As previously mentioned, we encourage clients to develop an estate plan early (age 18) and to review and update that estate plan regularly. So many things can change throughout your life, and your estate plan needs to change with it. If your estate plan from age 18 is the only one that you ever execute and it is not otherwise revoked prior to your death, then it is the estate plan that will govern who cares for you during any periods of incapacity and how your estate is distributed upon your death.
Other common life events that may prompt you to update your estate plan include:
Separation and/or Divorce
If you are separated but not yet legally divorced, then you are still legally married, and absent a Separation Agreement agreeing otherwise, your legal spouse might have some rights that are contrary to your intentions. If you have a will in place that leaves everything to them and also appoints them as the Executor, then those directions will remain effective until your divorce is final. You should consider entering into a Separation Agreement with your spouse that waives any gifts and appointments made under your will and revoke any Power of Attorney and Health Care Power of Attorney that is in place naming your legal spouse as an Agent. You should also consider updating your estate plan entirely. Execute a new will that addresses your current situation and directs who should receive your assets and serve as Executor instead of your spouse and appoint different Agents under a new Health Care Power of Attorney and Durable Power of Attorney. If your legal spouse will not sign a Separation Agreement, then updating your estate plan is especially important in order to make sure that spouse has no role or benefit.
Upon divorce, gifts and appointments made under a pre-divorce will are revoked. If you still want to leave something to your ex-spouse or have them serve as Executor of your estate, you have to take additional steps after the divorce to confirm that. Assuming you do not want your ex-spouse involved in your estate plan, you should review your documents to make sure there is a back-up plan in place. If there is not, then you need to update your estate planning documents if you did not do so during your period of separation, as described above. Also, divorce does not revoke any Power of Attorney or Health Care Power of Attorney that appointed your ex-spouse as Agent. You will need to take steps to officially revoke those in order to prevent your ex-spouse from having power over your health and financial information.
Inheriting property upon the death of your parents or loved ones increases your assets in a way that might change the way you want your own estate distributed. If it is important to you that the land that has been in your family for decades pass to your children rather than your spouse, then review your will and update it accordingly.

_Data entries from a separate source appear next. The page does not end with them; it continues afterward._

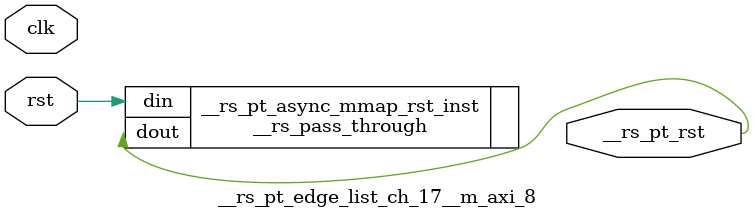
<source format=v>
`timescale 1 ns / 1 ps
/**   Generated by RapidStream   **/
module __rs_pt_edge_list_ch_17__m_axi_8 #(
    parameter BufferSize         = 32,
    parameter BufferSizeLog      = 5,
    parameter AddrWidth          = 64,
    parameter AxiSideAddrWidth   = 64,
    parameter DataWidth          = 512,
    parameter DataWidthBytesLog  = 6,
    parameter WaitTimeWidth      = 4,
    parameter BurstLenWidth      = 8,
    parameter EnableReadChannel  = 1,
    parameter EnableWriteChannel = 1,
    parameter MaxWaitTime        = 3,
    parameter MaxBurstLen        = 15
) (
    output wire __rs_pt_rst,
    input wire  clk,
    input wire  rst
);




__rs_pass_through #(
    .WIDTH (1)
) __rs_pt_async_mmap_rst_inst /**   Generated by RapidStream   **/ (
    .din  (rst),
    .dout (__rs_pt_rst)
);

endmodule  // __rs_pt_edge_list_ch_17__m_axi_8
</source>
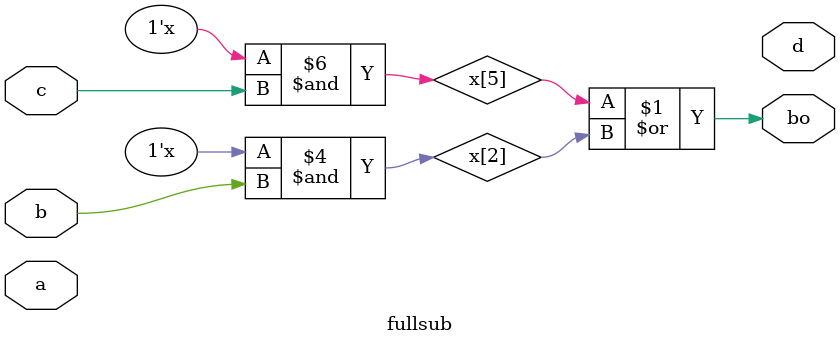
<source format=v>
module fullsub(
    input a,b,c,
    output d,bo
    );
wire x[5:0];	 
xor x1(x[0],a,b);
not n1(x[1],a);
and a1(x[2],x[1],b);
xor x2(x[3],x[0],c);
not n2(x[4],x[0]);
and a2(x[5],x[4],c);
or o1(bo,x[5],x[2]);
endmodule


</source>
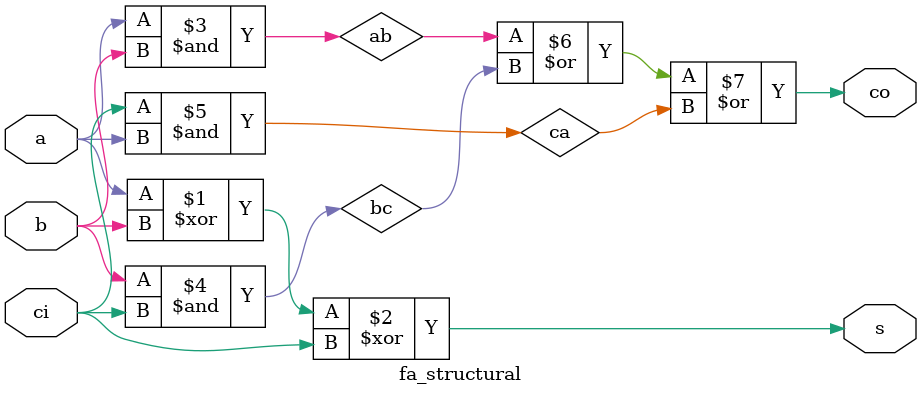
<source format=v>

module fa_structural (a,b,ci,s,co);          // full adder, structural style
    input  a, b, ci;                         // inputs:  a, b, carry_in
    output s, co;                            // outputs: sum, carry_out
    wire   ab, bc, ca;                       // wires, outputs of and gates
    
    
    xor i1 (s,  a,  b,  ci);                 // xor (out, in1, in2, in3);
    and i2 (ab, a,  b);                      // and (out, in1, in2);
    and i3 (bc, b,  ci);                     // and (out, in1, in2);
    and i4 (ca, ci, a);                      // and (out, in1, in2);
    or  i5 (co, ab, bc, ca);                 // or  (out, in1, in2, in3);
endmodule

</source>
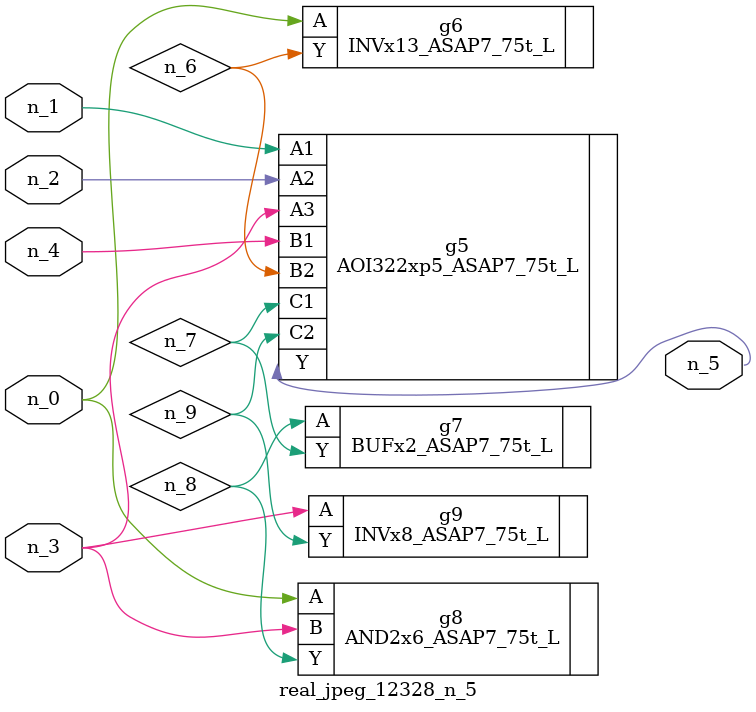
<source format=v>
module real_jpeg_12328_n_5 (n_4, n_0, n_1, n_2, n_3, n_5);

input n_4;
input n_0;
input n_1;
input n_2;
input n_3;

output n_5;

wire n_8;
wire n_6;
wire n_7;
wire n_9;

INVx13_ASAP7_75t_L g6 ( 
.A(n_0),
.Y(n_6)
);

AND2x6_ASAP7_75t_L g8 ( 
.A(n_0),
.B(n_3),
.Y(n_8)
);

AOI322xp5_ASAP7_75t_L g5 ( 
.A1(n_1),
.A2(n_2),
.A3(n_3),
.B1(n_4),
.B2(n_6),
.C1(n_7),
.C2(n_9),
.Y(n_5)
);

INVx8_ASAP7_75t_L g9 ( 
.A(n_3),
.Y(n_9)
);

BUFx2_ASAP7_75t_L g7 ( 
.A(n_8),
.Y(n_7)
);


endmodule
</source>
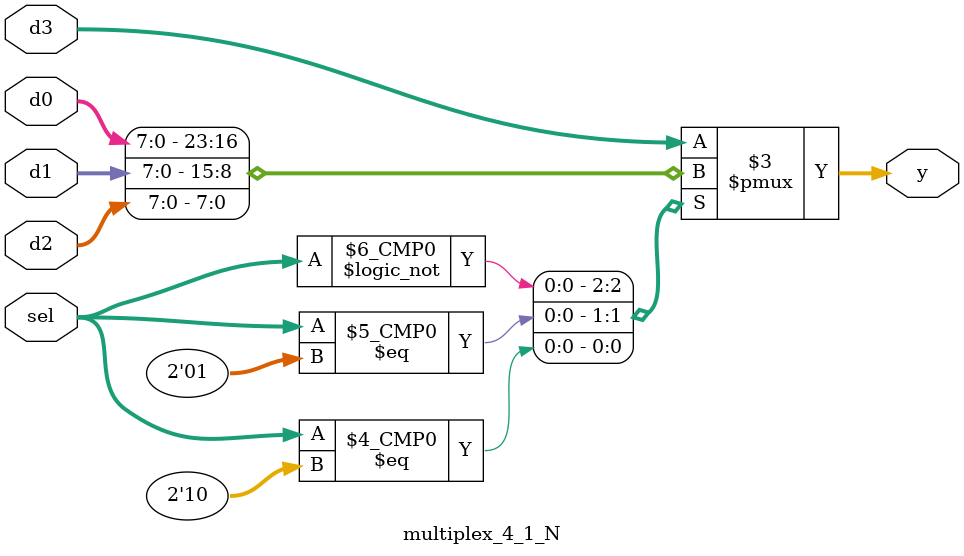
<source format=v>

module multiplex_4_1_N
#(parameter N = 8)
(
    input  wire [N-1:0] d0,
    input  wire [N-1:0] d1,
    input  wire [N-1:0] d2,
    input  wire [N-1:0] d3,
    input  wire [1:0]   sel,
    output reg  [N-1:0] y
);
    always @(*) begin
        case (sel)
            2'b00: y = d0;
            2'b01: y = d1;
            2'b10: y = d2;
            default: y = d3;
        endcase
    end
endmodule

</source>
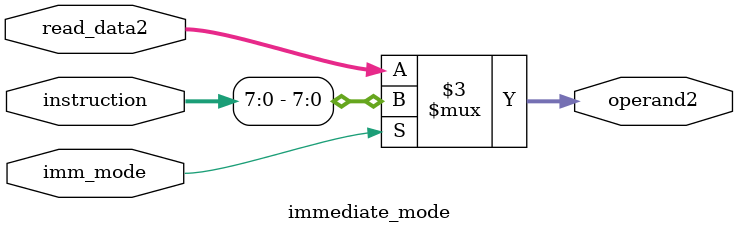
<source format=v>
module immediate_mode(
    input wire [15:0] instruction,
    input wire imm_mode,
    input wire [7:0] read_data2,
    output reg[7:0] operand2
);

always @(*) begin
    if(imm_mode) // Immediate mode is enabled then 
    begin
      operand2=instruction[7:0];
    end
    else
    begin
        operand2=read_data2;
    end
end

endmodule
</source>
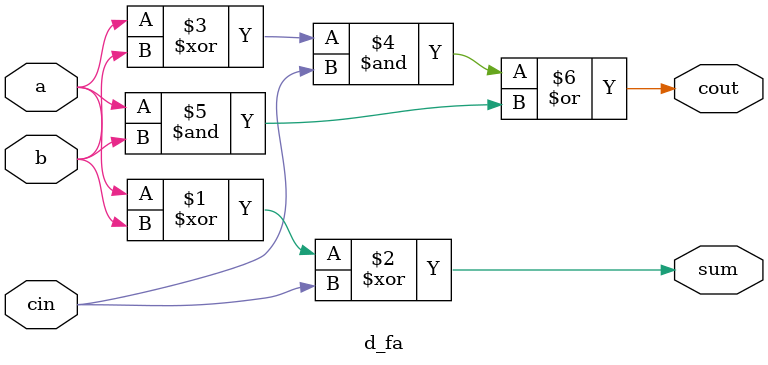
<source format=v>
module d_fa(sum,cout,a,b,cin);
output sum,cout;
input  a,b,cin;

assign sum=a^b^cin;
assign cout=((a^b)&cin)|(a&b);

endmodule


</source>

Moving to a Different State
If you have an estate plan in place and you move to a different state, you should have an attorney in that state review your documents to make sure they are valid under that state’s laws.
Starting a Business
If you start a business, that is considered an asset. If your business is organized as a limited liability company (LLC), then you have a membership interest in that LLC that will need to be distributed upon your death. If your business is organized as a corporation, then you have stock in the corporation that needs to be distributed upon your death. Your distribution plan for that particular asset might be different than your general estate plan. For example, although your estate plan in general leaves everything to your surviving spouse, you might have a business partner or a particular interest child that you want to have your interest in the business. Either way, steps need to be taken to distribute those specific assets effectively.
Change in Assets
A change in assets could change the way you want your estate distributed. If you only owned your primary home when you initially drafted your will but now you own four rental properties as well, you might want to distribute that differently. Always keep in mind who is receiving what under your will. If you left all of your real estate to your children equally but one child has moved into a specific property which you would now like for him to keep, that should be addressed in your will.
Winning the Lottery
Last but not least, if you win the lottery (or come into significantly more wealth by some other means), you need to review your estate plan with an attorney to address possible estate tax issues. You might also want to consider setting up trusts to pass on such wealth in a more controlled and protected way.